Legal Framework: Section 123 of the Transfer of Property Act requires gift of immovable property to be by registered instrument. However, the Supreme Court in Sanjeev Lal vs. CIT recognized that a right in personam can arise even without registered deed in certain cases.

Court's Interpretation: The Tribunal accepted the oral gift made on marriage occasion in 2015 as valid, supported by customs and traditions, and later formalized by registered gift deed and streedhan agreement.

Application: The Tribunal held that the gift was effective to transfer ownership rights for the purpose of section 54F, notwithstanding late registration.

Conclusion: Oral gift recognized by custom and later registered is valid for exemption purposes.

Overall Treatment of Competing Arguments: The Revenue's reliance on technical and procedural grounds such as absence of registered gift deed at the time of gift, timing of purchase registration, due date for filing return, and extent of land constructed upon was rejected. The Tribunal emphasized the benevolent nature of section 54F, requiring liberal interpretation to effectuate legislative intent to encourage investment in residential houses.

Significant Holdings

"Section 54F is a beneficial provision allowing for exemption from chargeability of Capital Gains in certain cases, where the net sale consideration is invested in new residential house. In a plethora of judgements, Courts have firmly laid down the rule that a provision for deduction, exemption or relief should be interpreted liberally, reasonably in favour of the assessee; and it should be construed so as to effectuate the object of the legislature, and not to defeat it."

"The gift was given at the time of a social occasion (ie. marriage), in accordance with prevailing traditions; and it was made between two natural persons having bonds of natural love and affection.

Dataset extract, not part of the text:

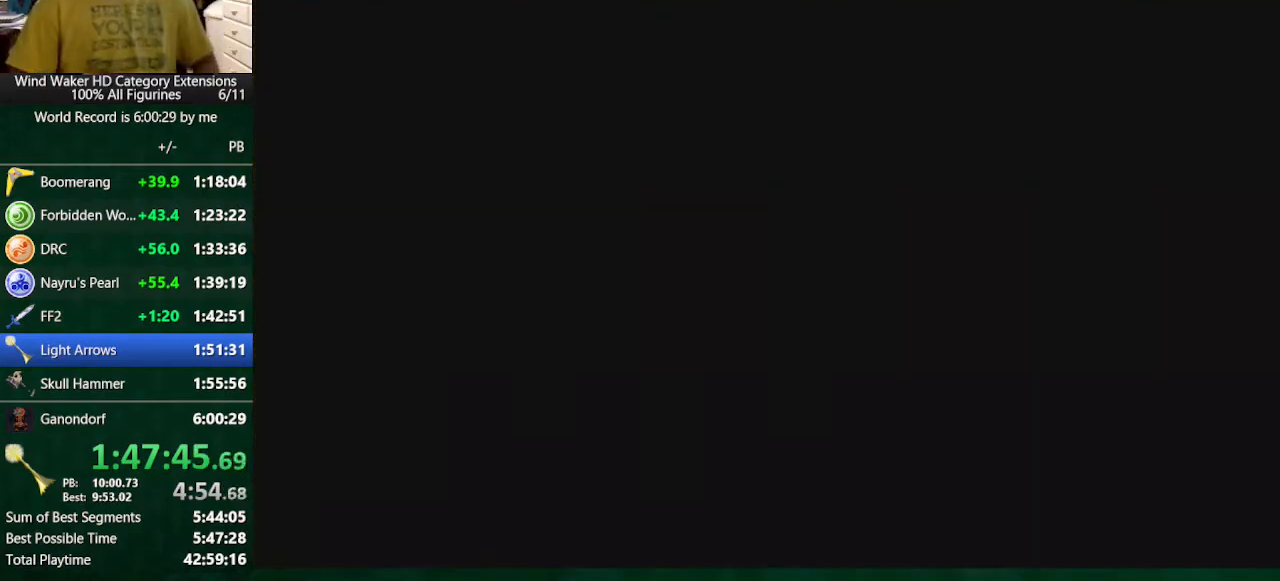
{"buttons": ["B"], "left_stick": "center", "right_stick": "center", "button_events": [[467, "B", "down"]]}
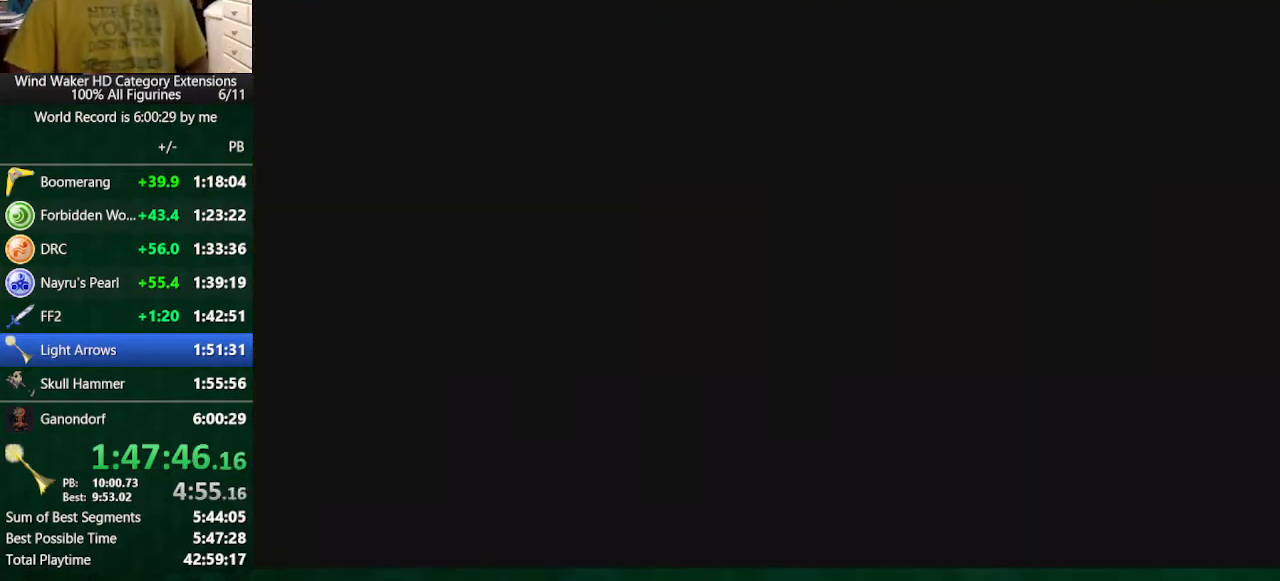
{"buttons": [], "left_stick": "center", "right_stick": "center", "button_events": [[67, "B", "up"], [200, "B", "down"], [267, "B", "up"], [367, "A", "down"], [467, "A", "up"]]}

The gift has been later recognized in two registered documents also, namely the Streedhan Agreement and by way of Gift Deed. Therefore, the appellant cannot be regarded as owner of the said residential House Property at Gayatri Gardens, as on the sale of shares in June 2021."

"The due date for furnishing return of income under section 139(1), as applicable to the appellant being partner in a firm, whose accounts have indeed been audited under section 44AB of the Act, was 31st October 2022. The appellant has made the qualifying investment towards construction of new house, by way for purchase of land, on 18th October 2022. Further, the appellant has made the qualifying deposit of unutilized part of the sale consideration in the Capital Gains Accounts Scheme on 28th October 2022. In other words, the appellant has duly satisfied the technical requirements enjoined under sub-section (4) of section 54F."

"It is irrelevant whether the assessee has constructed building on entire portion of land and has only utilised portion of land for residential house and kept remaining land vacant. In our considered view, what is required to be seen is, whether the land purchased by the assessee for construction of residential house or not? Once the land is purchased for the purpose of construction of house property, then, there is no reason to disallow deduction only on the ground that the assessee has used part of land for construction of house property."

"The provisions of section 54F has been interpreted by various Courts and held that, once an assessee falls within the ambit of a beneficial provision, then, the said provision should be liberally interpreted."

The final determinations on each issue are:

- The assessee was not disqualified under proviso to section 54F(1) for owning more than one residential house on the date of transfer, as the gift to the daughter was valid despite late registration.

- The purchase of another residential house within one year after transfer did not violate proviso to section 54F(1), as substantial payment was made prior to transfer and possession was taken after one year.

- The assessee complied with the due date for investment/deposit under section 54F(4) and section 139(1), being 31.10.2022 applicable to partner in audited firm.

- Investment in purchase of vacant land coupled with construction of residential house within prescribed period qualifies for exemption under section 54F.

- The exemption claimed under section 54F amounting to Rs. 53,22,48,667/- was rightly allowed, and the addition disallowing exemption was deleted.